Is Tom and Jerry one of your favourite children’s cartoons? How the diminutive Jerry outsmarts Tom every time is a source of glee and pleasure for many families. And how Jerry runs away from Tom and just manages to escape in the nick of time add to the heart-thumping excitement. However, as much as we like to see Jerry triumph over Tom again and again, a mutant mouse which is totally unafraid of cats is the stuff of science fiction and horror movie combined. But it is neither; it is a reality in our post biotechnological era.


Experiments by Dr Ko Kobayakawa and his wife, Reiko, at the University of Tokyo, Japan, have produced a mutant mouse which does not display any fear in the presence of cats. The nerve cells which trigger off fear in the mouse’s brain have been turned off using genetic engineering. The mouse, thus, approaches big cats without any sign of fear. Tests with foxes’ scent also excite no fearful response from the mutant mouse though normal mice run terrified into the corner of their cage.

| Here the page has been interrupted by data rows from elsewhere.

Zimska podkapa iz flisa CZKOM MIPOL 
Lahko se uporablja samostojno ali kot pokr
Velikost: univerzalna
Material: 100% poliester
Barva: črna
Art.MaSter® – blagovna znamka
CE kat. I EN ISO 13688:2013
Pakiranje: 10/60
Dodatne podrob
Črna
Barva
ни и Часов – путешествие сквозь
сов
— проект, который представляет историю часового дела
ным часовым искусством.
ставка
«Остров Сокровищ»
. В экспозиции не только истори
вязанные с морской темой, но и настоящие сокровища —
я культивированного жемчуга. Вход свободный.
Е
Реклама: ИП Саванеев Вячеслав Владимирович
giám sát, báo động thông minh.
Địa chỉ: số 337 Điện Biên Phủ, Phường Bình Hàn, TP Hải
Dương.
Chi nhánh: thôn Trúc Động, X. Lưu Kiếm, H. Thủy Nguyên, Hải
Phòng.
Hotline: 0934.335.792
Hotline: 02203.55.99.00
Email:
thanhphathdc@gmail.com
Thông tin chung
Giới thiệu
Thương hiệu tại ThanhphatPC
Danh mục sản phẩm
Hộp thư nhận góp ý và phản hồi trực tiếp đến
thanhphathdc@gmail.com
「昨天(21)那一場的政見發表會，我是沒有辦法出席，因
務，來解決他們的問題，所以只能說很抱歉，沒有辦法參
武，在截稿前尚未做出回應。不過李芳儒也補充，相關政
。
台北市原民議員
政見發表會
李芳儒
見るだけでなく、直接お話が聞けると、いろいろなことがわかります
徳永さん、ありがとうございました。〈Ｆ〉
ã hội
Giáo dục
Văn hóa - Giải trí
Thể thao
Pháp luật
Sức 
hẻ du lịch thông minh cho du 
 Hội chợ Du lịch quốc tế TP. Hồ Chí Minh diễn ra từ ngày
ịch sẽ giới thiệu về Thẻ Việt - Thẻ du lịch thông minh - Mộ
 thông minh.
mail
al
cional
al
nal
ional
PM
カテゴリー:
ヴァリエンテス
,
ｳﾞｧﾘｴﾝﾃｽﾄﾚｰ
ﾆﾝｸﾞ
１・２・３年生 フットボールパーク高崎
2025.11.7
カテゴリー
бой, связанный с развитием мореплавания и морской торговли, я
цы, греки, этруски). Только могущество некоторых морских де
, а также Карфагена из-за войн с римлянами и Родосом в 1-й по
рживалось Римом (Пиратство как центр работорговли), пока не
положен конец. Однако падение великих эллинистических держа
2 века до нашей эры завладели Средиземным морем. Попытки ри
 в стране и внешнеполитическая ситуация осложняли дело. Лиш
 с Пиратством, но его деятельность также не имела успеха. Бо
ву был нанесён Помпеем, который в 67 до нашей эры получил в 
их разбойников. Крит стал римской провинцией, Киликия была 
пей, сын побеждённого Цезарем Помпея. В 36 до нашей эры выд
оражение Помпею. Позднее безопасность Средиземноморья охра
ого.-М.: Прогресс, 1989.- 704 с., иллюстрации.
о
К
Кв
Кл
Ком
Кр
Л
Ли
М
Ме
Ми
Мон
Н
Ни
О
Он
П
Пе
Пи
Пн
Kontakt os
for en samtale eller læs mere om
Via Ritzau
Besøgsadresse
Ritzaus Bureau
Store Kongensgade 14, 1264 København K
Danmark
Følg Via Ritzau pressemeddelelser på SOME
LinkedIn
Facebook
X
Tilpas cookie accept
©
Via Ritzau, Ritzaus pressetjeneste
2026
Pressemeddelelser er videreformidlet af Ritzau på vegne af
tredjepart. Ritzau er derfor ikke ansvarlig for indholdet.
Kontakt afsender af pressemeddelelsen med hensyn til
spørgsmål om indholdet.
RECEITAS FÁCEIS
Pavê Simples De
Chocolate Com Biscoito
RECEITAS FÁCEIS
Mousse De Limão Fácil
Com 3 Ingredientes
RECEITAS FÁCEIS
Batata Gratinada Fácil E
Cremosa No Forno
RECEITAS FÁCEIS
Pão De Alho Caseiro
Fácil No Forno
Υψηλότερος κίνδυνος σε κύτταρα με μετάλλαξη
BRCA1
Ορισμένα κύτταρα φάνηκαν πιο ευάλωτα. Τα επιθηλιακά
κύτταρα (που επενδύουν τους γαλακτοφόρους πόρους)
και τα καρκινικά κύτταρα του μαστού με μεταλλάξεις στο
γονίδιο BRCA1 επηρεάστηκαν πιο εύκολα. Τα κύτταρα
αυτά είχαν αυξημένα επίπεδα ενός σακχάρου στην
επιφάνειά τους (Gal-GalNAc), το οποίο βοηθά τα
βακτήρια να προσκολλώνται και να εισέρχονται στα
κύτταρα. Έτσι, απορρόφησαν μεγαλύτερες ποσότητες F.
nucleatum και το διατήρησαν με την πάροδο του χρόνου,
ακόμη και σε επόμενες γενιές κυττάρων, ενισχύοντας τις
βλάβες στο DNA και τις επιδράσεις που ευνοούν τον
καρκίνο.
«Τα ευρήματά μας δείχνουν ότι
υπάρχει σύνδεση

Will genetic engineering bring forth more horror stories like this? While turning off the ‘fear’ nerve cells of mice may seem harmless enough, one can imagine the havoc this game of man can create in the balance of our ecosystem. Fish which have no fear of movements in the waters will be easy catch, not only for human beings but for sharks and other fish-eating predators. More tellingly, man, who has no fear of anything, is a sure recipe for disaster. Fear can be a wonderful thing. If genetic engineering does not sound off alarm bells in your head and send chills into your heart, you should think again.